Task to carry out:
Omitting all images, transcribe the entries word for word.

•••••

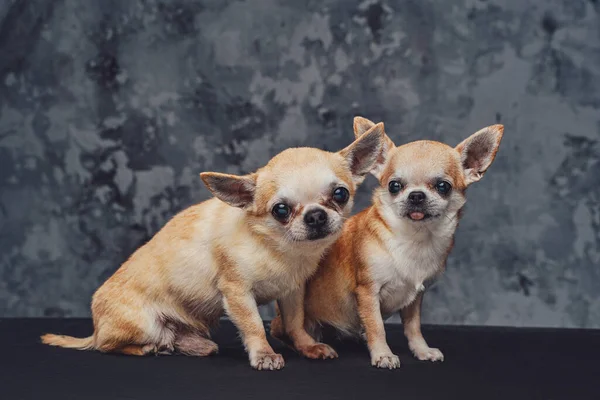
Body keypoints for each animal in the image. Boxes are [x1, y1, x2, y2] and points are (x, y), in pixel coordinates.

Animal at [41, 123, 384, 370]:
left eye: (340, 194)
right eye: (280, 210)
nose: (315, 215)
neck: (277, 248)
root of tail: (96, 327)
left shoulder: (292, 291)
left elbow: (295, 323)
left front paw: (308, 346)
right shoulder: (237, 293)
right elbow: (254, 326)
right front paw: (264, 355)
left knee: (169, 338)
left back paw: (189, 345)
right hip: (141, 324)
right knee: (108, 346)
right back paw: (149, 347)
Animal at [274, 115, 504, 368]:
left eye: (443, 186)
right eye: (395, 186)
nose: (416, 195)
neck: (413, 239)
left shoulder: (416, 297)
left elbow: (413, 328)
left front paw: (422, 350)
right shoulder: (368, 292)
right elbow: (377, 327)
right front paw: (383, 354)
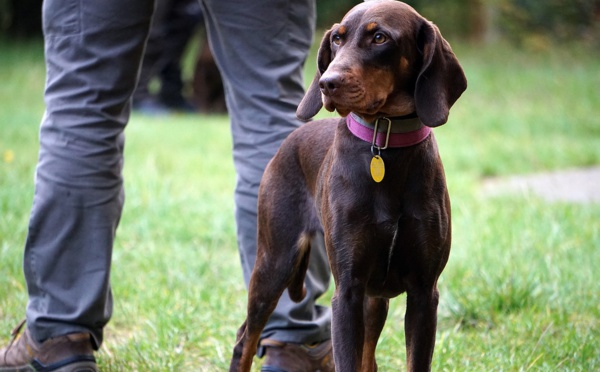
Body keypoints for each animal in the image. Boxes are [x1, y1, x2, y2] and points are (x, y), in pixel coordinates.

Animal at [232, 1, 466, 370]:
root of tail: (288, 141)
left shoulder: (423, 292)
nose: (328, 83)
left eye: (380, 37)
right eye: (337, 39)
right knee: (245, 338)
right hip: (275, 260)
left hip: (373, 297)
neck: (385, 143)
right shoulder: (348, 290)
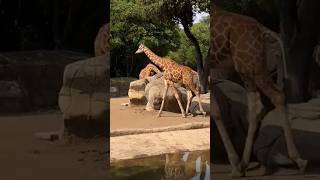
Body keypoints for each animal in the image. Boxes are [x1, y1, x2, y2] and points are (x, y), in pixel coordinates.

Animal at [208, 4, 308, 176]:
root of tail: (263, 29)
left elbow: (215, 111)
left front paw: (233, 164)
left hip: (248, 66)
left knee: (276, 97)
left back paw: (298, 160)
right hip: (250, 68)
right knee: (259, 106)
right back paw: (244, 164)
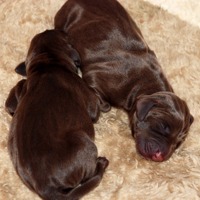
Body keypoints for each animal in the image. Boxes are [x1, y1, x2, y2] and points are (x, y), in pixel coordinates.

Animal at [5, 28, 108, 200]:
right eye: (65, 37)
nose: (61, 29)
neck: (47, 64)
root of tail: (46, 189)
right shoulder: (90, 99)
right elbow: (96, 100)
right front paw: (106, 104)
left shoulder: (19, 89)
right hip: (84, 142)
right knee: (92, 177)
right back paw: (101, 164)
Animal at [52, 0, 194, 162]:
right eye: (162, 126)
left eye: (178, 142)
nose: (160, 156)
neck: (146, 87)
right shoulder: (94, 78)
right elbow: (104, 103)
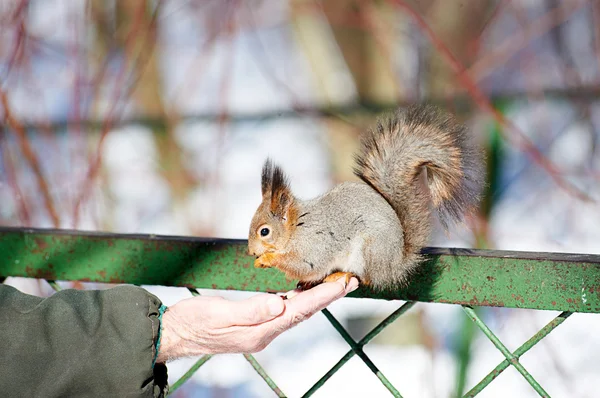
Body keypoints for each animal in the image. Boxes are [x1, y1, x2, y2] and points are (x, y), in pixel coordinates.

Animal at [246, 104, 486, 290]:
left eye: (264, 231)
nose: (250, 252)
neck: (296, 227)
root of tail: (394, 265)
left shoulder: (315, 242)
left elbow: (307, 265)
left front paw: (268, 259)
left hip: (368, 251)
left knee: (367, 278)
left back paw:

•••••

Task result:
Body keypoints for each animal in the image. Boxes are [x1, y1, x2, y2] and points are (x, y), in pixel coordinates.

Animal at [41, 123, 384, 370]:
left eye: (340, 194)
right eye: (280, 210)
nose: (315, 215)
neck: (277, 248)
root of tail: (96, 327)
left shoulder: (292, 291)
left elbow: (295, 323)
left front paw: (308, 346)
right shoulder: (237, 293)
right elbow: (254, 326)
right front paw: (264, 355)
left knee: (169, 338)
left back paw: (189, 345)
right hip: (141, 324)
right knee: (108, 346)
right back paw: (149, 347)
Animal at [274, 115, 504, 368]:
left eye: (443, 186)
right eye: (395, 186)
nose: (416, 195)
neck: (413, 239)
left shoulder: (416, 297)
left elbow: (413, 328)
left front paw: (422, 350)
right shoulder: (368, 292)
right elbow: (377, 327)
right front paw: (383, 354)
Body keypoints for each animal in the image. Boxes are [x1, y1, x2, y2] and points are (x, y), in pixel coordinates.

Animal at [232, 1, 466, 370]:
root of tail: (288, 141)
left shoulder: (423, 292)
nose: (328, 83)
left eye: (380, 37)
right eye: (337, 39)
right knee: (245, 338)
right hip: (275, 260)
left hip: (373, 297)
neck: (385, 143)
right shoulder: (348, 290)
Body keypoints for each animal in the image. Boxes are [x1, y1, x2, y2] and points are (x, y), in pixel coordinates.

Animal at [208, 4, 308, 176]:
root of tail: (263, 29)
left elbow: (215, 111)
left front paw: (233, 164)
left hip: (248, 66)
left knee: (276, 97)
left back paw: (298, 160)
right hip: (250, 68)
right knee: (259, 106)
right back paw: (244, 164)
Body keypoints for each animal in the image. Boxes are [x1, y1, x2, y2] and points are (x, y), in pixel coordinates.

Animal at [5, 28, 108, 200]:
right eye: (65, 37)
nose: (61, 29)
neck: (47, 64)
root of tail: (46, 189)
right shoulder: (90, 99)
right elbow: (96, 100)
right front paw: (106, 104)
left shoulder: (19, 89)
right hip: (84, 142)
right knee: (92, 177)
right back paw: (101, 164)
Animal at [52, 0, 194, 162]:
right eye: (162, 126)
left eye: (178, 142)
nose: (160, 156)
neck: (146, 87)
right shoulder: (94, 78)
right elbow: (104, 103)
Body keypoints for each animal in the image. Boxes are [x1, y1, x2, y2] and points are (x, y), in pixel coordinates.

Animal at [246, 104, 486, 290]:
left eye: (264, 231)
nose: (250, 252)
neck: (296, 227)
root of tail: (394, 265)
left shoulder: (315, 242)
left elbow: (307, 265)
left front paw: (268, 259)
left hip: (368, 251)
left knee: (367, 278)
left back paw:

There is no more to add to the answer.